Enrico intentó referirle la necesidad de que la poesía fuera por delante de su vida, pero reconoció que había mucho de verdad en lo que su madre decía y trató de decir algo, sin embargo sólo extrajo de un cajón una hoja en blanco en la que su madre había escrito, al final de la misma, una frase de despedida. Iba a mostrársela como una respuesta a las vicisitudes que volvían a suscitarse entre ambos, pero mirando a su alrededor y deteniéndose en su libreta de apuntes, comprendió su obediencia a un mandato que oprimía su escritura, rebelándose contra él mismo, para sostener la pureza de una hoja en blanco, hasta tanto no hallar la palabra indicada para expropiar la imposición del silencio. En ese instante se detuvo; se sintió mínimo, descubierto, una minúscula grafía desdibujada en un borrador para evadir la impiedad de la existencia; algo en su rostro debe haberlo expresado por que su madre se suavizó.

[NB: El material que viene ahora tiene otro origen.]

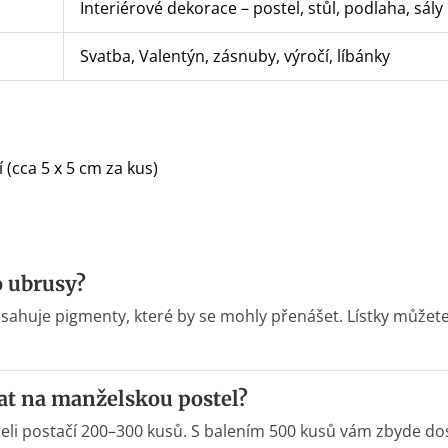
Interiérové dekorace – postel, stůl, podlaha, sály
Svatba, Valentýn, zásnuby, výročí, líbánky
í (cca 5 x 5 cm za kus)
o ubrusy?
obsahuje pigmenty, které by se mohly přenášet. Lístky můžete
at na manželskou postel?
eli postačí 200–300 kusů. S balením 500 kusů vám zbyde do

--Nunca quise verte de ese modo -dijo- por eso me marché. Lo siento -agregó- siempre he sido muy orgullosa y no he podido retroceder; ni siquiera ante la soledad final a la que me sentí arrojada para penetrar en la oscura región que impone el olvido.
Enrico sintió que el tiempo se cernía sobre él y sobre su madre impulsando un declive que atenuaba la solidez de un agravio, y por primera vez en muchos años se evadió del momento y recordó a su madre en distintas versiones y cómo desafiaba las absurdas convenciones de la época... Recordó el pago excesivo de su desafío, el pequeño revólver en su mano... Volvió a mirarla y entendió que la miraba con una mirada nueva, como si comprendiera bruscamente algo propio de una mujer, algo diferente, tal vez un poco atemorizante, misterioso, pero sin duda inobjetable. Iba a decirle que creía haber entendido su sufrimiento, su coraje, su rebeldía, pero por primera vez en la mañana su madre sonrió y, mirando con indulgencia las oscuridades de su alma, le dijo, acaso piadosamente: "No es necesario que digas nada". Luego, tal como había venido, se despidió. La repentina ausencia lo hizo sentirse muy cerca y dijo en voz muy baja, como si su madre ya ausente pudiera escucharlo: "No sentí bronca porque te marcharas de ese modo... sólo fatalidad". En ese momento, el aroma del café, que misteriosamente humeaba a un costado, lo despertó... Todo lo acostumbrado permanecía; la luz del sol -todavía débil- comenzaba a difractarse a través de las rendijas, perfilando la sensación de un tiempo desdoblado en la penumbra, curvado sobre los libros inabarcables que, habitualmente esparcidos sobre el escritorio, aguardaban su atención. De la calle ascendía el intermitente rumor cotidiano, incluso las voces de algunos transeúntes que infirió tempraneros, ya que no podía precisar la hora porque lo circundaba el sentimiento de abandonar algo, de despedirse minuciosamente de los libros que lo rodeaban y que constituían su vida consumida en una duración que desdeña la eternidad. Absurdamente, no pudo no pensar qué sería de ellos, evanescentes y mudos, estólidamente alineados en los anaqueles de la biblioteca y espontáneamente se sintió asolado por una pena infinita. Decidido a desalojarla, preparó otro café, tomó el libro que reclamaba continuar la lectura y abrió de par en par la ventana para que la luz del sol desechase sus sombras, para que desvaneciese sus fantasmas, para iluminar todo el interior a pleno, sin embargo una ambigua impresión de irrealidad lo avasalló como en un sueño.